Data shown START

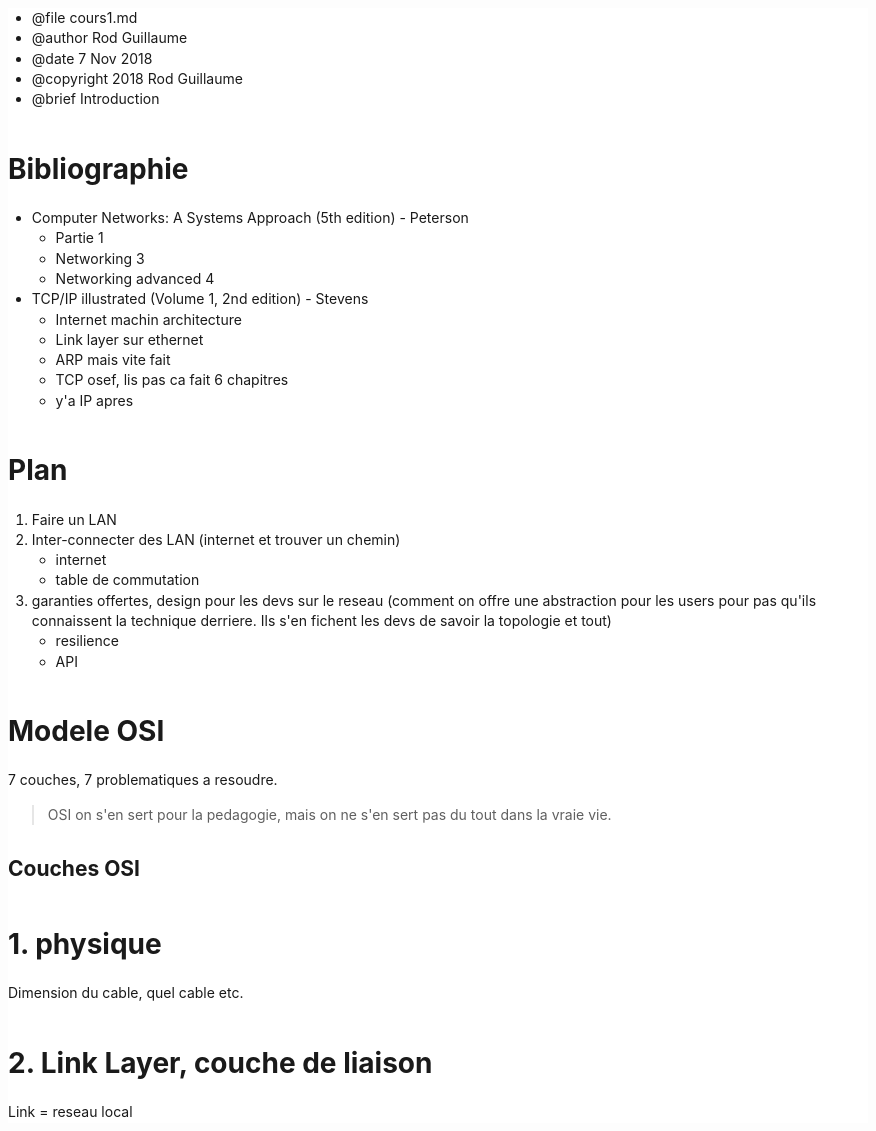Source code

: * @file cours1.md
* @author Rod Guillaume
* @date 7 Nov 2018
* @copyright 2018 Rod Guillaume
* @brief Introduction

# Bibliographie

* Computer Networks: A Systems Approach (5th edition) - Peterson
  * Partie 1
  * Networking 3
  * Networking advanced 4
* TCP/IP illustrated (Volume 1, 2nd edition) - Stevens
  * Internet machin architecture
  * Link layer sur ethernet
  * ARP mais vite fait
  * TCP osef, lis pas ca fait 6 chapitres
  * y'a IP apres

# Plan

1.  Faire un LAN
2.  Inter-connecter des LAN (internet et trouver un chemin)
    * internet
    * table de commutation
3.  garanties offertes, design pour les devs sur le reseau (comment on offre une abstraction pour les users pour pas qu'ils connaissent la technique derriere. Ils s'en fichent les devs de savoir la topologie et tout)
    * resilience
    * API

# Modele OSI

7 couches, 7 problematiques a resoudre.

> OSI on s'en sert pour la pedagogie, mais on ne s'en sert pas du tout dans la
> vraie vie.

## Couches OSI

# 1. physique

Dimension du cable, quel cable etc.

# 2. Link Layer, couche de liaison

Link = reseau local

Data shown END

Write everything in the records out exactly, apart from the pictures.

Source code

: * @file cours1.md
* @author Rod Guillaume
* @date 7 Nov 2018
* @copyright 2018 Rod Guillaume
* @brief Introduction

# Bibliographie

* Computer Networks: A Systems Approach (5th edition) - Peterson
  * Partie 1
  * Networking 3
  * Networking advanced 4
* TCP/IP illustrated (Volume 1, 2nd edition) - Stevens
  * Internet machin architecture
  * Link layer sur ethernet
  * ARP mais vite fait
  * TCP osef, lis pas ca fait 6 chapitres
  * y'a IP apres

# Plan

1.  Faire un LAN
2.  Inter-connecter des LAN (internet et trouver un chemin)
    * internet
    * table de commutation
3.  garanties offertes, design pour les devs sur le reseau (comment on offre une abstraction pour les users pour pas qu'ils connaissent la technique derriere. Ils s'en fichent les devs de savoir la topologie et tout)
    * resilience
    * API

# Modele OSI

7 couches, 7 problematiques a resoudre.

> OSI on s'en sert pour la pedagogie, mais on ne s'en sert pas du tout dans la
> vraie vie.

## Couches OSI

# 1. physique

Dimension du cable, quel cable etc.

# 2. Link Layer, couche de liaison

Link = reseau local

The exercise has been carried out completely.